Mohammad Ashhad successfully defends MSc thesis on machine learning for survival analysis

About

Congratulations to Mohammad Ashhad, who successfully defended his Master’s thesis “Machine Learning Methods for Survival Analysis: From Outcome-Conditioned Data Synthesis to Decoupled Ranking and Calibration” on 3 May 2026 in KAUST’s Bioengineering Program. Mohammad will now continue in the group as a PhD student in the Computer Science Program.

The thesis tackles two persistent obstacles to building accurate, generalizable survival models from biomedical data: the scarcity of shareable training data, and the trade-off between expressiveness and robustness that classical and deep-learning survival models all run into. Mohammad’s work develops two complementary contributions.

Outcome-conditioned synthesis of survival data

Existing tabular generative models struggle with survival data because they cannot reproduce the joint distribution of observed and censored event times. Mohammad reverses the conventional conditioning direction: rather than sampling covariates and then predicting event times, the method samples event times and censoring indicators directly from a one-dimensional Dirichlet Process Mixture Model, then generates covariates conditioned on these outcomes using any standard tabular generator (VAEs, GANs, diffusion models, or LLMs). The approach guarantees that synthetic event-time distributions match the real data and removes the need for survival-specific generators. Evaluations on five real-world medical datasets show consistent gains in covariate fidelity, event-time distributions, and downstream-model performance.

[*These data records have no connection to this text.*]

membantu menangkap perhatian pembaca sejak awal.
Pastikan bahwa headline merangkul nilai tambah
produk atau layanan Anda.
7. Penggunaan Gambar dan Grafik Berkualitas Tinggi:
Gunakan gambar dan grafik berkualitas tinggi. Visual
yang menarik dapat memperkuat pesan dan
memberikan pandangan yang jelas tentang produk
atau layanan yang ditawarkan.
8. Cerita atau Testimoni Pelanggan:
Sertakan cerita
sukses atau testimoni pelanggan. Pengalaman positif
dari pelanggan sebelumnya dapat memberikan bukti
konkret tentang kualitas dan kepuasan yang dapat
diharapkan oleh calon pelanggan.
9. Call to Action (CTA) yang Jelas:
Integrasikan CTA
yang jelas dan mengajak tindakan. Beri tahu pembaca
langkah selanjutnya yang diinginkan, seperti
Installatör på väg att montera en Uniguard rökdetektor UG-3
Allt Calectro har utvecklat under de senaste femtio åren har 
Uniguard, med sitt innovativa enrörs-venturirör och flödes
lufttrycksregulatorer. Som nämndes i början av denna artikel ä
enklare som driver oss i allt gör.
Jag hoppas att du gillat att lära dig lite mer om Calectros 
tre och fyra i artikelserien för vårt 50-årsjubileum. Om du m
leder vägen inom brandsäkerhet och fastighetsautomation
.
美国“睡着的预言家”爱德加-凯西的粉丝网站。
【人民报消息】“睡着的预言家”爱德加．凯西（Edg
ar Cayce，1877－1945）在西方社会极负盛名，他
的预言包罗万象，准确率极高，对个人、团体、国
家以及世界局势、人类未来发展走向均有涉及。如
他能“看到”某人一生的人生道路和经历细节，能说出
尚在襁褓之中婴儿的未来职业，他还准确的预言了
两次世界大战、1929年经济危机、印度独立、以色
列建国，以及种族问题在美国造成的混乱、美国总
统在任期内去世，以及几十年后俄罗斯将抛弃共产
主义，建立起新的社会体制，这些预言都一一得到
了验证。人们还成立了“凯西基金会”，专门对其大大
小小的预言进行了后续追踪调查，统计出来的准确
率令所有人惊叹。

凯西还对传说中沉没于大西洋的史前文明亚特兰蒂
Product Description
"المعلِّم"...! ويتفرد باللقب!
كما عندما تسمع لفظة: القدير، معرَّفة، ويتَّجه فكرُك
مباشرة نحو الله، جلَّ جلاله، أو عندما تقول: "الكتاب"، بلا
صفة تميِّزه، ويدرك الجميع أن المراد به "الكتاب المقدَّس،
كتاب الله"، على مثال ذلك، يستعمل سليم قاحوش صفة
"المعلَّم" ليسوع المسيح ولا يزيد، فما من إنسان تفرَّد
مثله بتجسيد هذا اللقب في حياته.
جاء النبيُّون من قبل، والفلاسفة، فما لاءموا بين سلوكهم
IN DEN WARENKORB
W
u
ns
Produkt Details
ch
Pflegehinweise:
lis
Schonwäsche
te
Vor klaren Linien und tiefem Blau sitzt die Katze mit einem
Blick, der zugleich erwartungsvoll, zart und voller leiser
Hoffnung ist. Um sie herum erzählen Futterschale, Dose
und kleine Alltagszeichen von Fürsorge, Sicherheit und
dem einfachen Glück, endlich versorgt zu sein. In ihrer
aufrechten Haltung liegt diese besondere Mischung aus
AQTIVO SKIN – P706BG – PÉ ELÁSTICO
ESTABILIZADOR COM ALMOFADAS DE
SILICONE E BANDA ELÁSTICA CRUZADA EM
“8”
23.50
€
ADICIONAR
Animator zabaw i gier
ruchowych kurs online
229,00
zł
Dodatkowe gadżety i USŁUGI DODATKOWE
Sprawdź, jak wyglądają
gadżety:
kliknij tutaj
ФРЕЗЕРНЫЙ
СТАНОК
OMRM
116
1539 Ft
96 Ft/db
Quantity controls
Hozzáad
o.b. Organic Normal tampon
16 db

GRAFT: Gated Residual Accelerated Failure Time models

The second contribution is GRAFT, a new survival model that decouples prognostic ranking from probability calibration. GRAFT combines a linear accelerated-failure-time (AFT) component with a non-linear residual network, using Stochastic Gates for automatic feature selection so the model stays robust in high-dimensional and noisy settings. Training optimizes a differentiable approximation of Spearman’s rank correlation, with censored observations imputed stochastically from local Kaplan–Meier estimators. A lightweight post-training step converts the learned prognostic scores into well-calibrated survival probabilities. Across six benchmark datasets GRAFT outperforms both classical and deep-learning baselines in discrimination and calibration, with stochastic gating providing the strongest robustness against irrelevant features.

Mohammad's PhD work in the Computer Science Program will continue the line of research connecting survival analysis with neuro-symbolic methods, including integrating ontology-derived background knowledge into prognostic models.